| To do |
All entries below are to be duplicated verbatim.

| Dataset |
-*-*-
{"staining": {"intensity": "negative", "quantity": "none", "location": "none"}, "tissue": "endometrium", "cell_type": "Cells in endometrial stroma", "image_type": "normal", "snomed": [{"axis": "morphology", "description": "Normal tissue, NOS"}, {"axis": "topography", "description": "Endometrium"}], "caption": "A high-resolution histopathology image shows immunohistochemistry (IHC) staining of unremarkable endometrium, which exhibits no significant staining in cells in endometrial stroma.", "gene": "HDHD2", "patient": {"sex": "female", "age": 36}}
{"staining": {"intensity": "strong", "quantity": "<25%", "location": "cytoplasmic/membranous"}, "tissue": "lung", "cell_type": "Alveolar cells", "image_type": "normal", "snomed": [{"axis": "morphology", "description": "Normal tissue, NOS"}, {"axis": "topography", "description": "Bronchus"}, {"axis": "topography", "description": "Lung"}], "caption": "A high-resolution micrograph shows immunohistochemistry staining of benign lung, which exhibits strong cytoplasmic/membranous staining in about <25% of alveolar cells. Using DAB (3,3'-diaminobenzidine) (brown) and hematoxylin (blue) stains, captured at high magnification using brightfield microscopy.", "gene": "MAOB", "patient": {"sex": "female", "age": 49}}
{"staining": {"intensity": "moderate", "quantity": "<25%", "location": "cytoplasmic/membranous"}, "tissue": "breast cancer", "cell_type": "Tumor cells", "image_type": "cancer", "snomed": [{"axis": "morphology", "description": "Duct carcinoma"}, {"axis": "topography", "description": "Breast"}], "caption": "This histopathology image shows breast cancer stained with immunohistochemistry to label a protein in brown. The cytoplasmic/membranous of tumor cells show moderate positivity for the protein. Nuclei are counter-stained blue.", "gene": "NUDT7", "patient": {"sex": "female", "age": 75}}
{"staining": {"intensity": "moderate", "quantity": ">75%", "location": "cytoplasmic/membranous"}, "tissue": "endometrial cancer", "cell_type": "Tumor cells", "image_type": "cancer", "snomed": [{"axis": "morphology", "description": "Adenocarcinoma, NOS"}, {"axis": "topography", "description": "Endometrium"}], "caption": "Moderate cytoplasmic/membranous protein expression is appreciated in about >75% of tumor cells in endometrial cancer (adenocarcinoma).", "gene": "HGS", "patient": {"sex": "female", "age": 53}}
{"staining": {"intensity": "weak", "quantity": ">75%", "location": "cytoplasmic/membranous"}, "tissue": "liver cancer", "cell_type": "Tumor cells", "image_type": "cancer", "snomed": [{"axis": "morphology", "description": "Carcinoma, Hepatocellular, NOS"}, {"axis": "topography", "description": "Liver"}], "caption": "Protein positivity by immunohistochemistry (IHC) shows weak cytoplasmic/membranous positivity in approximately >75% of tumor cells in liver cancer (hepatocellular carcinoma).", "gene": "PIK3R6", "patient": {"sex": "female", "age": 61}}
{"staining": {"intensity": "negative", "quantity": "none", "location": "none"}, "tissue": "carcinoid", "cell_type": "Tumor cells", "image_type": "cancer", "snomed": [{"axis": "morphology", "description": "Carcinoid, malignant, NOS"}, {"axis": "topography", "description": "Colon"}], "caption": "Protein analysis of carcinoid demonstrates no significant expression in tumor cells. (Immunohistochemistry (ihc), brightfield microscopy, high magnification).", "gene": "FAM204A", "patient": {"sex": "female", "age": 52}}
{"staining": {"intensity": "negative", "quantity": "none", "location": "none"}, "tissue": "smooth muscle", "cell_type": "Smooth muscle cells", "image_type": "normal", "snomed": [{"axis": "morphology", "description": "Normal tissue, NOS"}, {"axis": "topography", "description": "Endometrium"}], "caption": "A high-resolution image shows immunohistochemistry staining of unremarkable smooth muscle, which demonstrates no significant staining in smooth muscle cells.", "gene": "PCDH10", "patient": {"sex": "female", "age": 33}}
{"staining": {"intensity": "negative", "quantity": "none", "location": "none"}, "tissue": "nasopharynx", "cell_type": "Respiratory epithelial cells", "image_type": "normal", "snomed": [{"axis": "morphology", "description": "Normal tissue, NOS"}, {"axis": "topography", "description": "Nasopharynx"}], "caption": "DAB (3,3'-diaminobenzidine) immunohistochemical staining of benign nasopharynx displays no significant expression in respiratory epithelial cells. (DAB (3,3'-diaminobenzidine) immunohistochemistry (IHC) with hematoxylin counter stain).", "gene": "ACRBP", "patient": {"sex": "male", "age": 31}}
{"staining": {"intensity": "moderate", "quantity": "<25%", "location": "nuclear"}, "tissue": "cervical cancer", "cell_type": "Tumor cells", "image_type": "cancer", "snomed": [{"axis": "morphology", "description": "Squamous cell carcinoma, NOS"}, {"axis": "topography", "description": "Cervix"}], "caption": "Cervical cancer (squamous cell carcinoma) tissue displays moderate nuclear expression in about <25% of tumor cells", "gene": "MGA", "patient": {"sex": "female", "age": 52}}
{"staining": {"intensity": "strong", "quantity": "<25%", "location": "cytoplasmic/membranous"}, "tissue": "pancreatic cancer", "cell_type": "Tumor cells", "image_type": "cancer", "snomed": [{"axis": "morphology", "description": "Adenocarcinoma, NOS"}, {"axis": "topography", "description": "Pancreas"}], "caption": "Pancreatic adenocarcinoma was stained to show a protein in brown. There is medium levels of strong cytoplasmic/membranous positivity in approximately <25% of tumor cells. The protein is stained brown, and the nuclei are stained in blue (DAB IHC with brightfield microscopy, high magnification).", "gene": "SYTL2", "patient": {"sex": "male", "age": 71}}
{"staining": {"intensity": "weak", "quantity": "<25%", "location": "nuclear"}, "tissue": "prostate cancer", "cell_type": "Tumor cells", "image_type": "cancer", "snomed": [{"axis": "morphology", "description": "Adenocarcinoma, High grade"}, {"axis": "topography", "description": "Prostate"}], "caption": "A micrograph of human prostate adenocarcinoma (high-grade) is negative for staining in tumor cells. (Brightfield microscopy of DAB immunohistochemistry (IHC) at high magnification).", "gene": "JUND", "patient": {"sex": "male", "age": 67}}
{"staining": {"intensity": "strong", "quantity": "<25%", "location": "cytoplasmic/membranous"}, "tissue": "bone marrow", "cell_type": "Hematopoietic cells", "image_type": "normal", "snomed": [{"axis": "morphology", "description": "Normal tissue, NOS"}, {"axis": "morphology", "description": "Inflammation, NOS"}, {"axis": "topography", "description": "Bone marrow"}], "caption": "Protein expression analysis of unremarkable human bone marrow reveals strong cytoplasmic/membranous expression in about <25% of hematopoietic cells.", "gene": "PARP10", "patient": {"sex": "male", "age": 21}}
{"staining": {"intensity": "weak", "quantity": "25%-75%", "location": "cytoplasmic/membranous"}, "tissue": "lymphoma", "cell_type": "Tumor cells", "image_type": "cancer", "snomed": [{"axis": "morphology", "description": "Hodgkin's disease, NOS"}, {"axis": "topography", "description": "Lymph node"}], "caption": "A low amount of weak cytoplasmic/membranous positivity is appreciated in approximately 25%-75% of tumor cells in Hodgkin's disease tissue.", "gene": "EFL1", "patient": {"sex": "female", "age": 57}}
-*-*-
| The completed task |
{"staining": {"intensity": "negative", "quantity": "none", "location": "none"}, "tissue": "endometrium", "cell_type": "Cells in endometrial stroma", "image_type": "normal", "snomed": [{"axis": "morphology", "description": "Normal tissue, NOS"}, {"axis": "topography", "description": "Endometrium"}], "caption": "A high-resolution histopathology image shows immunohistochemistry (IHC) staining of unremarkable endometrium, which exhibits no significant staining in cells in endometrial stroma.", "gene": "HDHD2", "patient": {"sex": "female", "age": 36}}
{"staining": {"intensity": "strong", "quantity": "<25%", "location": "cytoplasmic/membranous"}, "tissue": "lung", "cell_type": "Alveolar cells", "image_type": "normal", "snomed": [{"axis": "morphology", "description": "Normal tissue, NOS"}, {"axis": "topography", "description": "Bronchus"}, {"axis": "topography", "description": "Lung"}], "caption": "A high-resolution micrograph shows immunohistochemistry staining of benign lung, which exhibits strong cytoplasmic/membranous staining in about <25% of alveolar cells. Using DAB (3,3'-diaminobenzidine) (brown) and hematoxylin (blue) stains, captured at high magnification using brightfield microscopy.", "gene": "MAOB", "patient": {"sex": "female", "age": 49}}
{"staining": {"intensity": "moderate", "quantity": "<25%", "location": "cytoplasmic/membranous"}, "tissue": "breast cancer", "cell_type": "Tumor cells", "image_type": "cancer", "snomed": [{"axis": "morphology", "description": "Duct carcinoma"}, {"axis": "topography", "description": "Breast"}], "caption": "This histopathology image shows breast cancer stained with immunohistochemistry to label a protein in brown. The cytoplasmic/membranous of tumor cells show moderate positivity for the protein. Nuclei are counter-stained blue.", "gene": "NUDT7", "patient": {"sex": "female", "age": 75}}
{"staining": {"intensity": "moderate", "quantity": ">75%", "location": "cytoplasmic/membranous"}, "tissue": "endometrial cancer", "cell_type": "Tumor cells", "image_type": "cancer", "snomed": [{"axis": "morphology", "description": "Adenocarcinoma, NOS"}, {"axis": "topography", "description": "Endometrium"}], "caption": "Moderate cytoplasmic/membranous protein expression is appreciated in about >75% of tumor cells in endometrial cancer (adenocarcinoma).", "gene": "HGS", "patient": {"sex": "female", "age": 53}}
{"staining": {"intensity": "weak", "quantity": ">75%", "location": "cytoplasmic/membranous"}, "tissue": "liver cancer", "cell_type": "Tumor cells", "image_type": "cancer", "snomed": [{"axis": "morphology", "description": "Carcinoma, Hepatocellular, NOS"}, {"axis": "topography", "description": "Liver"}], "caption": "Protein positivity by immunohistochemistry (IHC) shows weak cytoplasmic/membranous positivity in approximately >75% of tumor cells in liver cancer (hepatocellular carcinoma).", "gene": "PIK3R6", "patient": {"sex": "female", "age": 61}}
{"staining": {"intensity": "negative", "quantity": "none", "location": "none"}, "tissue": "carcinoid", "cell_type": "Tumor cells", "image_type": "cancer", "snomed": [{"axis": "morphology", "description": "Carcinoid, malignant, NOS"}, {"axis": "topography", "description": "Colon"}], "caption": "Protein analysis of carcinoid demonstrates no significant expression in tumor cells. (Immunohistochemistry (ihc), brightfield microscopy, high magnification).", "gene": "FAM204A", "patient": {"sex": "female", "age": 52}}
{"staining": {"intensity": "negative", "quantity": "none", "location": "none"}, "tissue": "smooth muscle", "cell_type": "Smooth muscle cells", "image_type": "normal", "snomed": [{"axis": "morphology", "description": "Normal tissue, NOS"}, {"axis": "topography", "description": "Endometrium"}], "caption": "A high-resolution image shows immunohistochemistry staining of unremarkable smooth muscle, which demonstrates no significant staining in smooth muscle cells.", "gene": "PCDH10", "patient": {"sex": "female", "age": 33}}
{"staining": {"intensity": "negative", "quantity": "none", "location": "none"}, "tissue": "nasopharynx", "cell_type": "Respiratory epithelial cells", "image_type": "normal", "snomed": [{"axis": "morphology", "description": "Normal tissue, NOS"}, {"axis": "topography", "description": "Nasopharynx"}], "caption": "DAB (3,3'-diaminobenzidine) immunohistochemical staining of benign nasopharynx displays no significant expression in respiratory epithelial cells. (DAB (3,3'-diaminobenzidine) immunohistochemistry (IHC) with hematoxylin counter stain).", "gene": "ACRBP", "patient": {"sex": "male", "age": 31}}
{"staining": {"intensity": "moderate", "quantity": "<25%", "location": "nuclear"}, "tissue": "cervical cancer", "cell_type": "Tumor cells", "image_type": "cancer", "snomed": [{"axis": "morphology", "description": "Squamous cell carcinoma, NOS"}, {"axis": "topography", "description": "Cervix"}], "caption": "Cervical cancer (squamous cell carcinoma) tissue displays moderate nuclear expression in about <25% of tumor cells", "gene": "MGA", "patient": {"sex": "female", "age": 52}}
{"staining": {"intensity": "strong", "quantity": "<25%", "location": "cytoplasmic/membranous"}, "tissue": "pancreatic cancer", "cell_type": "Tumor cells", "image_type": "cancer", "snomed": [{"axis": "morphology", "description": "Adenocarcinoma, NOS"}, {"axis": "topography", "description": "Pancreas"}], "caption": "Pancreatic adenocarcinoma was stained to show a protein in brown. There is medium levels of strong cytoplasmic/membranous positivity in approximately <25% of tumor cells. The protein is stained brown, and the nuclei are stained in blue (DAB IHC with brightfield microscopy, high magnification).", "gene": "SYTL2", "patient": {"sex": "male", "age": 71}}
{"staining": {"intensity": "weak", "quantity": "<25%", "location": "nuclear"}, "tissue": "prostate cancer", "cell_type": "Tumor cells", "image_type": "cancer", "snomed": [{"axis": "morphology", "description": "Adenocarcinoma, High grade"}, {"axis": "topography", "description": "Prostate"}], "caption": "A micrograph of human prostate adenocarcinoma (high-grade) is negative for staining in tumor cells. (Brightfield microscopy of DAB immunohistochemistry (IHC) at high magnification).", "gene": "JUND", "patient": {"sex": "male", "age": 67}}
{"staining": {"intensity": "strong", "quantity": "<25%", "location": "cytoplasmic/membranous"}, "tissue": "bone marrow", "cell_type": "Hematopoietic cells", "image_type": "normal", "snomed": [{"axis": "morphology", "description": "Normal tissue, NOS"}, {"axis": "morphology", "description": "Inflammation, NOS"}, {"axis": "topography", "description": "Bone marrow"}], "caption": "Protein expression analysis of unremarkable human bone marrow reveals strong cytoplasmic/membranous expression in about <25% of hematopoietic cells.", "gene": "PARP10", "patient": {"sex": "male", "age": 21}}
{"staining": {"intensity": "weak", "quantity": "25%-75%", "location": "cytoplasmic/membranous"}, "tissue": "lymphoma", "cell_type": "Tumor cells", "image_type": "cancer", "snomed": [{"axis": "morphology", "description": "Hodgkin's disease, NOS"}, {"axis": "topography", "description": "Lymph node"}], "caption": "A low amount of weak cytoplasmic/membranous positivity is appreciated in approximately 25%-75% of tumor cells in Hodgkin's disease tissue.", "gene": "EFL1", "patient": {"sex": "female", "age": 57}}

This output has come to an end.